# Hobo Dinners



## riverboy (Mar 20, 2002)

I have always loved hobo dinners while camping. We made them again over the weekend at trout camp. There are a great meal that are very easy to make. pratically no cleanup afterwards.

We had them two nights the first night we used smoked sausage, and the other night ground chuck.

Prepare your coals first we built a good fire and let it burn for about a hour to make some good coals, while the fire is burning prepare your meal by cutting up the vegtables and meat. You can use many different meats and vegtables.
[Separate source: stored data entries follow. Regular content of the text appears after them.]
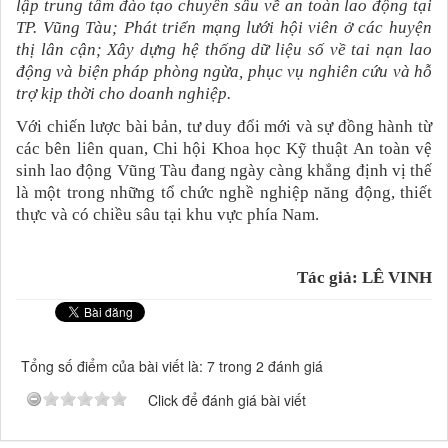
lập trung tâm đào tạo chuyên sâu về an toàn lao động tại
TP. Vũng Tàu;
Phát triển mạng lưới hội viên ở các huyện
thị lân cận;
Xây dựng hệ thống dữ liệu số về tai nạn lao
động và biện pháp phòng ngừa, phục vụ nghiên cứu và hỗ
trợ kịp thời cho doanh nghiệp.
Với chiến lược bài bản, tư duy đổi mới và sự đồng hành từ
các bên liên quan, Chi hội Khoa học Kỹ thuật An toàn vệ
sinh lao động Vũng Tàu đang ngày càng khẳng định vị thế
là một trong những tổ chức nghề nghiệp năng động, thiết
thực và có chiều sâu tại khu vực phía Nam.
Tác giả: LÊ VINH
Tổng số điểm của bài viết là: 7 trong 2 đánh giá
Click để đánh giá bài viết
I have olny used sausage and hamburger. Lay out some foil add meat, Vegtables (potato's, onions, carrots, etc.) Season with salt and pepper, I put about a table spoon of margerine. Mix the meat and veggies up real good. Wrap in foil tightly and then wrap with another layer of foil, make sure it is sealed completely.

Cooking over the fire.









I let the dinner cook for a while maybe a half hour or so. I turn and flip the meal quite a few times. Added little pieces of wood to keep the fire hot and to build more coals.

The finish result (ground chuck, potato's, and onions)


----------



## PrtyMolusk (Aug 13, 2000)

Howdy, riverboy-

Looks and sounds delicious!

Any chance of a carry-out?


----------



## Kevin (Oct 4, 2000)

These are great. I use the foil bag in the summer time for the grill. While cooking steaks, I will have a bag going with ******* potatoes and onions in garlic butter, pepper, and cajun salt. 

Much more fun to do it in a campfire though!


----------



## 1wildchild (Apr 14, 2003)

Hobo dinners are great for getting the kids involved in cooking too. I always do a separate one for each kid so they can put in what ever ingredients they like. Set out muchrooms, onions, carrots, peppers, cheese chunks and meat and let them create!

Try this: Vadalia onion, peeled with a star cut into the top. Add butter and seasoning salt. Wrap it in foil and toss it on the coals. They taste like a bloomin' onion without the batter.

For dessert we like bananas, choc chips and marshmellows wrapped in foil....gooey but good!


----------



## Salmonsmoker (Jul 17, 2000)

Riverboy,

Excellent idea - lots of individual variations available for such a dish.

For times when you want coals faster or need to do a lot of campfire cooking and need an ongoing supply of hot coals, you can put some charcoal briquetts under the fire before lighting. Within 15 minutes there will be a good supply of hot coals and you can keep them available for several hours by adding more charcoal.


----------



## Roger (Feb 14, 2000)

What a good idea. I'll keep this in mind for my next outing.


----------



## YPSIFLY (Feb 13, 2001)

I like to wrap my meat and veggies in large cabbage leaves before I wrap the whole thing with foil. It keeps the meat from sticking to the foil, and keeps it moist.


----------



## ESOX (Nov 20, 2000)

I like to make them with some fish, preferably Walleye, shrimp, scallops, corn on the cob, onions, whole garlic cloves, baby redskins, Aspargus and silver dollar mushrooms,(Lots of hot pepper if the wife isn't present) I leave out the shrimp and scallops if I am camping, but they are nice when at home.


----------